Study shows warming of Lake Tahoe

The waters of Lake Tahoe are warming up at almost twice the rate of the world's oceans, probably as a consequence of global climate change, according to a new study released by UC Davis scientists on Dec. 20. The higher warming rate, reported for the first time in the new study, could have major implications for public plans to keep the lake blue.

It is not known if a warmer Lake Tahoe would be bluer and clearer or greener and murkier. But warmer water temperatures almost certainly will mean less mixing of lake waters, which could have two effects: Reduced mixing could mean less dilution of particle concentrations in the surface water each winter, keeping the water cloudy. Or it could mean fewer nutrients get carried from deep waters to shallow waters to stimulate algal growth, making the water clearer.

"It's not immediately obvious what the potential effects of climate change will be to the lake's clarity," said lakes expert Geoffrey Schladow, director of the UC Davis Tahoe Environmental Research Center. "UC Davis and other research teams in the Tahoe Basin have been figuring out how this lake works for 40-plus years. We've had to factor in the emerging impacts of growth and development in the basin.

"Now we will factor in a warming climate, with all the changes that could bring to the dynamics of the lake's water system, including changes in rainfall and snowfall amounts, the amount and seasonal timing of rainwater and snowmelt runoff, and lake mixing."

Other researchers have previously reported that winter air temperatures in the Sierra are rising, and spring snowmelt and runoff are occurring earlier. "These are worrisome findings," Schladow said. "Weather-pattern changes in the northern Sierra are likely to affect water supplies for cities and agriculture in much of California. They have the potential to impact the entire operation of the state's system of reservoirs and rivers, and the ecological systems they support."

While important local implications of the new findings have to do with Lake Tahoe clarity, they have broader significance as evidence of climate change in the northern Sierra Nevada.

For the new study, UC Davis research ecologist Robert Coats analyzed a 33-year data set of more than 7,300 measurements of lake-water temperature collected by UC Davis scientists. Coats also is a consulting hydrologist and owner of the firm Hydroikos Ltd. in San Rafael. He found that from 1969 to 2002, the lake's water temperature increased, on average, 0.027 degrees Fahrenheit (0.015 degrees Celsius) per year.

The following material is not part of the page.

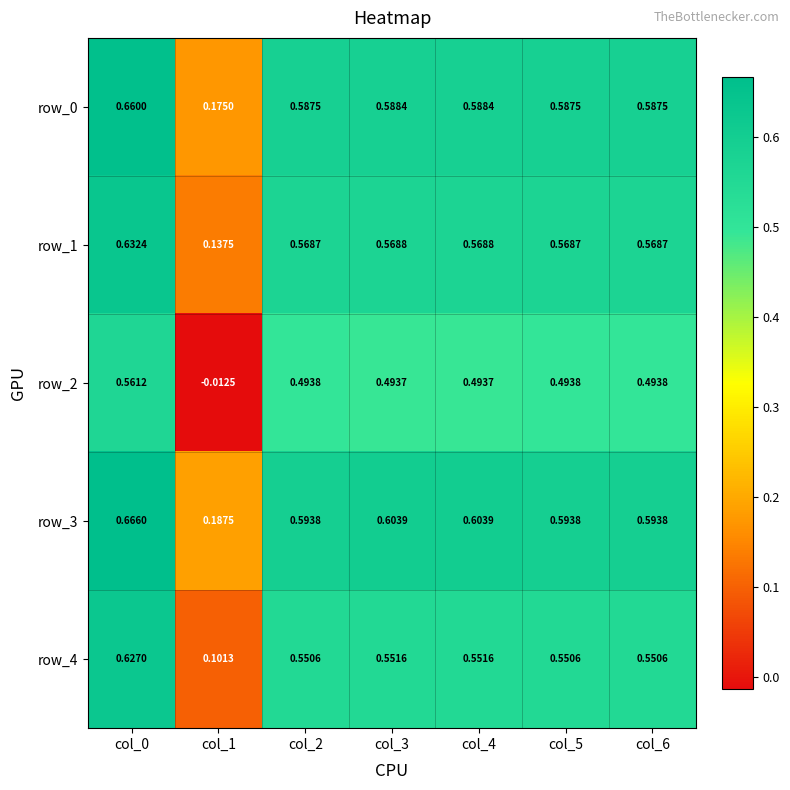

Is the value of row_2 at col_1 greater than the value of row_1 at col_5?

No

Over the 33-year period, the temperature increased about 0.88 degrees Fahrenheit (0.5 degrees Celsius). This is similar to warming reported in other big lakes around the world, including the Great Lakes of North America; Lake Zurich, Switzerland; and Lake Tanganyika, Africa.

It is about twice the warming reported, on average, for the world's oceans, according to reports by scientists measuring indications of global climate change (such as shifts in air and water temperatures, precipitation patterns, cloud and ice coverage and plant distribution).

Coats also compared the Tahoe water-temperature records to Tahoe air-temperature records. He found that nighttime air temperatures rose 3.6 degrees Fahrenheit (2 degrees Celsius) in the past 90 years -- sufficient to account for most of the water warm-up.

"Also, in looking at the precipitation data for Tahoe City over the same period, we found a significant shift from snowfall to rain," he said.

Coats has four UC Davis co-authors on the new study. Joaquim Perez-Losada, a post-doctoral researcher, ran a computer model to confirm that the observed changes in lake temperature and internal heat storage were consistent with lake weather records. Schladow contributed to the analysis, as did pioneering Tahoe researcher Charles Goldman. And staff research associate Robert Richards measured lake temperature and other parameters of the lake ecosystem from 1969 until his retirement in October.

Coats presented the new findings at the Biennial Pacific Climate Workshop in Asilomar last March, and at a December meeting of the American Geophysical Union in San Francisco. He has submitted the study for publication in the peer-reviewed journal Climatic Change.

Goldman, a limnologist, or expert in the science of lakes, began scientific studies of Lake Tahoe in 1959. He introduced novel techniques for measuring the ecological health of the lake and was the first scientist to warn that Tahoe's famous cobalt blue color was threatened.

Academic institutions and public agencies are working together to restore and preserve the Tahoe Basin ecosystem. Some of the most active research programs are at UC Davis, the University of Nevada, Reno, the Desert Research Institute, NASA, the California Regional Water Quality Control Board (which helped fund the water-temperature study), the Nevada Department of Environmental Protection, the California Air Resources Board, the U.S. Forest Service, and the Tahoe Regional Planning Agency.

All those groups are currently engaged in producing an unprecedented set of environmental management plans for the basin, called Pathway 2007.

To further understand the lake, UC Davis is building the Tahoe Environmental Research Center, a $13 million research and education center, to be located near the lake, on the campus of Sierra Nevada College in Incline Village, Nev.